**MATERIALS PROVIDED**

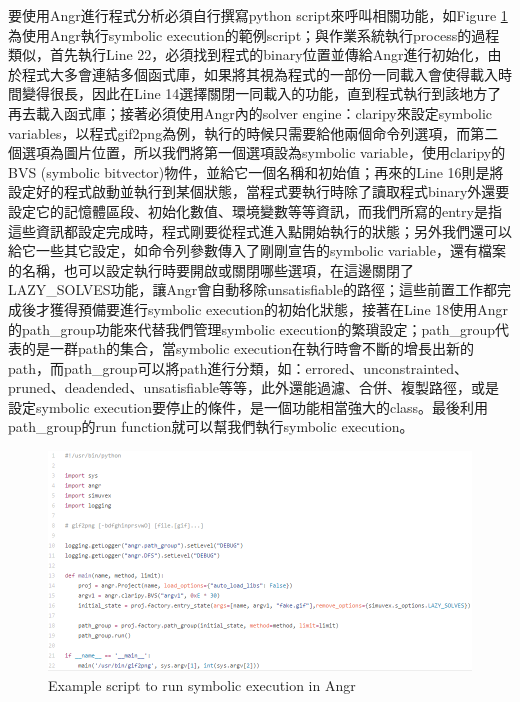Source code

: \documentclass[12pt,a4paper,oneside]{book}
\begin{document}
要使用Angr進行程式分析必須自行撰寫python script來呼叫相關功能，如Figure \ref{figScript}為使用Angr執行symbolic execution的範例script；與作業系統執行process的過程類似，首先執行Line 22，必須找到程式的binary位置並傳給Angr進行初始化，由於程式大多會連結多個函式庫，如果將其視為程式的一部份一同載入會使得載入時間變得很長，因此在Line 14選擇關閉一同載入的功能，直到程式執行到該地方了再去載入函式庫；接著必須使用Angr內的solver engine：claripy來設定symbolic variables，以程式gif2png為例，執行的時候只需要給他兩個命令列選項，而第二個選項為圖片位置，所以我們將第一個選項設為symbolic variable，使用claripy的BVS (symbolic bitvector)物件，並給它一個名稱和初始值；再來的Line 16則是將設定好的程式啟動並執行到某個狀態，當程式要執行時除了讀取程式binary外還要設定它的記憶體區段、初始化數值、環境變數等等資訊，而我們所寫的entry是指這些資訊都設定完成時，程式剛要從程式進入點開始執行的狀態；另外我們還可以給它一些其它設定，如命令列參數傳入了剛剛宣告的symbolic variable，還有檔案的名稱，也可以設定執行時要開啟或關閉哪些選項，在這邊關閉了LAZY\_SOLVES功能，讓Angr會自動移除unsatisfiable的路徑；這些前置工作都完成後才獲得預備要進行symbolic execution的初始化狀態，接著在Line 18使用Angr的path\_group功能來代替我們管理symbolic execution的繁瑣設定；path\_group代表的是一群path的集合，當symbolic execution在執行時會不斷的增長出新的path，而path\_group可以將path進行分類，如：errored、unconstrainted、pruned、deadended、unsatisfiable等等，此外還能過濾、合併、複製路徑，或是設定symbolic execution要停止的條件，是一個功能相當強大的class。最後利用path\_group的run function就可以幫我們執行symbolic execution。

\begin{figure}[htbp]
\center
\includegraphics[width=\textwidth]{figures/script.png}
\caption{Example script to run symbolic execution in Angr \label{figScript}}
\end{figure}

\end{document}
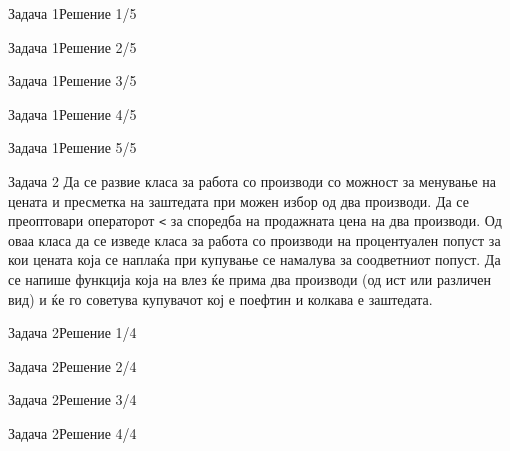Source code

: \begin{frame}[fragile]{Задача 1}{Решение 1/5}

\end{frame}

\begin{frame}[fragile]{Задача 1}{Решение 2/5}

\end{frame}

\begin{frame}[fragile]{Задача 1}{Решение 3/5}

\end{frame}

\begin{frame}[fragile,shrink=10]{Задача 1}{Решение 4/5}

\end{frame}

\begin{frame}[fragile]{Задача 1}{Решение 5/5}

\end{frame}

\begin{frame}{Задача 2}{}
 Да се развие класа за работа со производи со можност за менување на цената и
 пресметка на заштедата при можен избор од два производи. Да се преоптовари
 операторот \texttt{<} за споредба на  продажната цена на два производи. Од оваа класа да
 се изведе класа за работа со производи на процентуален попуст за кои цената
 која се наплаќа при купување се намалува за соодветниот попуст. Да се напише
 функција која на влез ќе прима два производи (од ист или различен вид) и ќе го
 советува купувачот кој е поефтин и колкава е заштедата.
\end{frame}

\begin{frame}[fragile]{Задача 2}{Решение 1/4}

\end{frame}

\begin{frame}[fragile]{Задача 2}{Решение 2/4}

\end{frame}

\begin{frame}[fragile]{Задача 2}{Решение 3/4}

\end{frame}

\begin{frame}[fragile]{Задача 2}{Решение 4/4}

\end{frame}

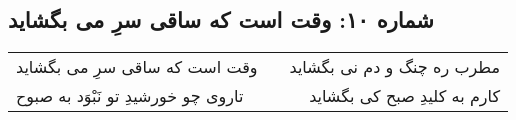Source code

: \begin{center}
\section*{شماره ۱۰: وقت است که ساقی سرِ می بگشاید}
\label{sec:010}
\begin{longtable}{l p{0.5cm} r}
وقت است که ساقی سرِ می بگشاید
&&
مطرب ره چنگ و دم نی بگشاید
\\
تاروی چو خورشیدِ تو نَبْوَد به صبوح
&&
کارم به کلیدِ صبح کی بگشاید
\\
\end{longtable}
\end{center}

**REQUIRED WORK**
Where the word "производи" shows up in a line of the records above, count that line; then give the count by itself.

**THE COMPLETED TASK**
5